● PROVIDED INFORMATION:
Content starts
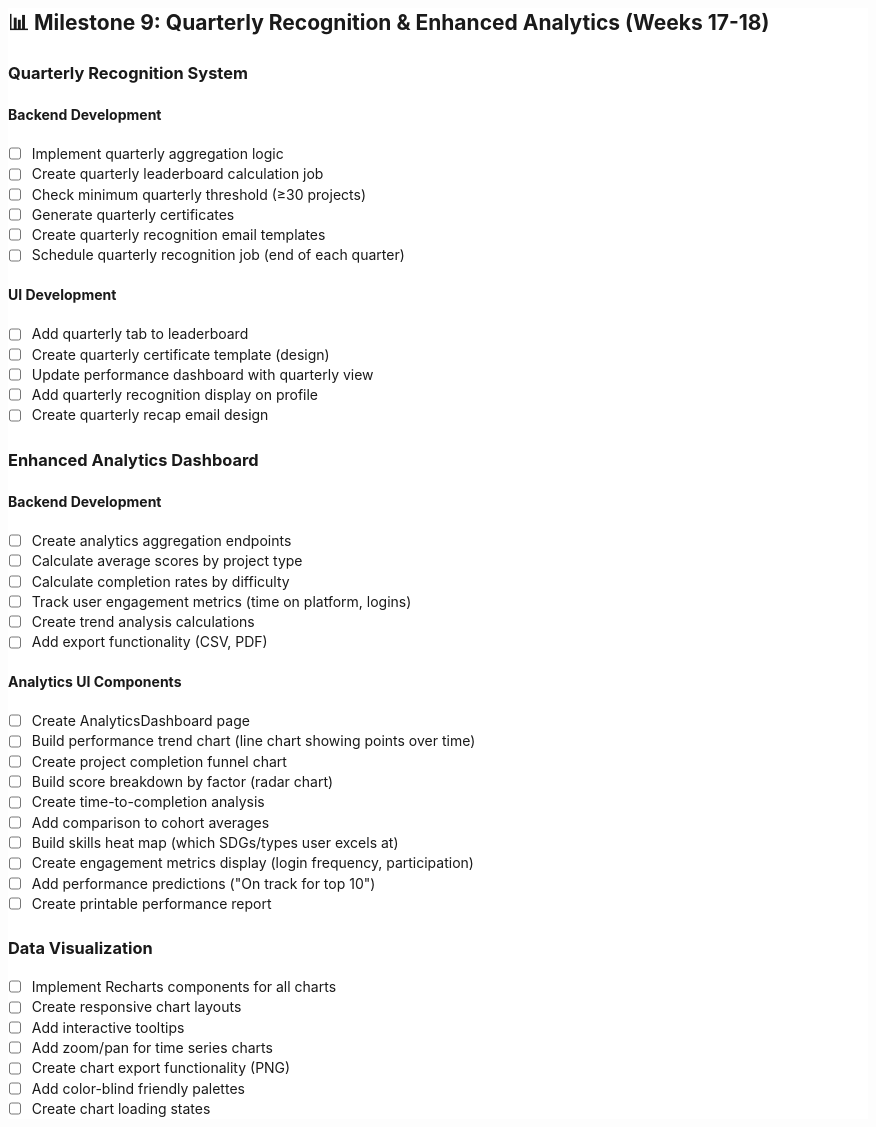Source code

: 
## 📊 Milestone 9: Quarterly Recognition & Enhanced Analytics (Weeks 17-18)

### Quarterly Recognition System

#### Backend Development
- [ ] Implement quarterly aggregation logic
- [ ] Create quarterly leaderboard calculation job
- [ ] Check minimum quarterly threshold (≥30 projects)
- [ ] Generate quarterly certificates
- [ ] Create quarterly recognition email templates
- [ ] Schedule quarterly recognition job (end of each quarter)

#### UI Development
- [ ] Add quarterly tab to leaderboard
- [ ] Create quarterly certificate template (design)
- [ ] Update performance dashboard with quarterly view
- [ ] Add quarterly recognition display on profile
- [ ] Create quarterly recap email design

### Enhanced Analytics Dashboard

#### Backend Development
- [ ] Create analytics aggregation endpoints
- [ ] Calculate average scores by project type
- [ ] Calculate completion rates by difficulty
- [ ] Track user engagement metrics (time on platform, logins)
- [ ] Create trend analysis calculations
- [ ] Add export functionality (CSV, PDF)

#### Analytics UI Components
- [ ] Create AnalyticsDashboard page
- [ ] Build performance trend chart (line chart showing points over time)
- [ ] Create project completion funnel chart
- [ ] Build score breakdown by factor (radar chart)
- [ ] Create time-to-completion analysis
- [ ] Add comparison to cohort averages
- [ ] Build skills heat map (which SDGs/types user excels at)
- [ ] Create engagement metrics display (login frequency, participation)
- [ ] Add performance predictions ("On track for top 10")
- [ ] Create printable performance report

### Data Visualization
- [ ] Implement Recharts components for all charts
- [ ] Create responsive chart layouts
- [ ] Add interactive tooltips
- [ ] Add zoom/pan for time series charts
- [ ] Create chart export functionality (PNG)
- [ ] Add color-blind friendly palettes
- [ ] Create chart loading states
Content ends
● WORK TASK:
Write out exactly the lines that run from the top of the listing above to the line containing "### Data Visualization", both ends included. Omit every picture.

● EXERCISE ANSWER:
Source code

: 
## 📊 Milestone 9: Quarterly Recognition & Enhanced Analytics (Weeks 17-18)

### Quarterly Recognition System

#### Backend Development
- [ ] Implement quarterly aggregation logic
- [ ] Create quarterly leaderboard calculation job
- [ ] Check minimum quarterly threshold (≥30 projects)
- [ ] Generate quarterly certificates
- [ ] Create quarterly recognition email templates
- [ ] Schedule quarterly recognition job (end of each quarter)

#### UI Development
- [ ] Add quarterly tab to leaderboard
- [ ] Create quarterly certificate template (design)
- [ ] Update performance dashboard with quarterly view
- [ ] Add quarterly recognition display on profile
- [ ] Create quarterly recap email design

### Enhanced Analytics Dashboard

#### Backend Development
- [ ] Create analytics aggregation endpoints
- [ ] Calculate average scores by project type
- [ ] Calculate completion rates by difficulty
- [ ] Track user engagement metrics (time on platform, logins)
- [ ] Create trend analysis calculations
- [ ] Add export functionality (CSV, PDF)

#### Analytics UI Components
- [ ] Create AnalyticsDashboard page
- [ ] Build performance trend chart (line chart showing points over time)
- [ ] Create project completion funnel chart
- [ ] Build score breakdown by factor (radar chart)
- [ ] Create time-to-completion analysis
- [ ] Add comparison to cohort averages
- [ ] Build skills heat map (which SDGs/types user excels at)
- [ ] Create engagement metrics display (login frequency, participation)
- [ ] Add performance predictions ("On track for top 10")
- [ ] Create printable performance report

### Data Visualization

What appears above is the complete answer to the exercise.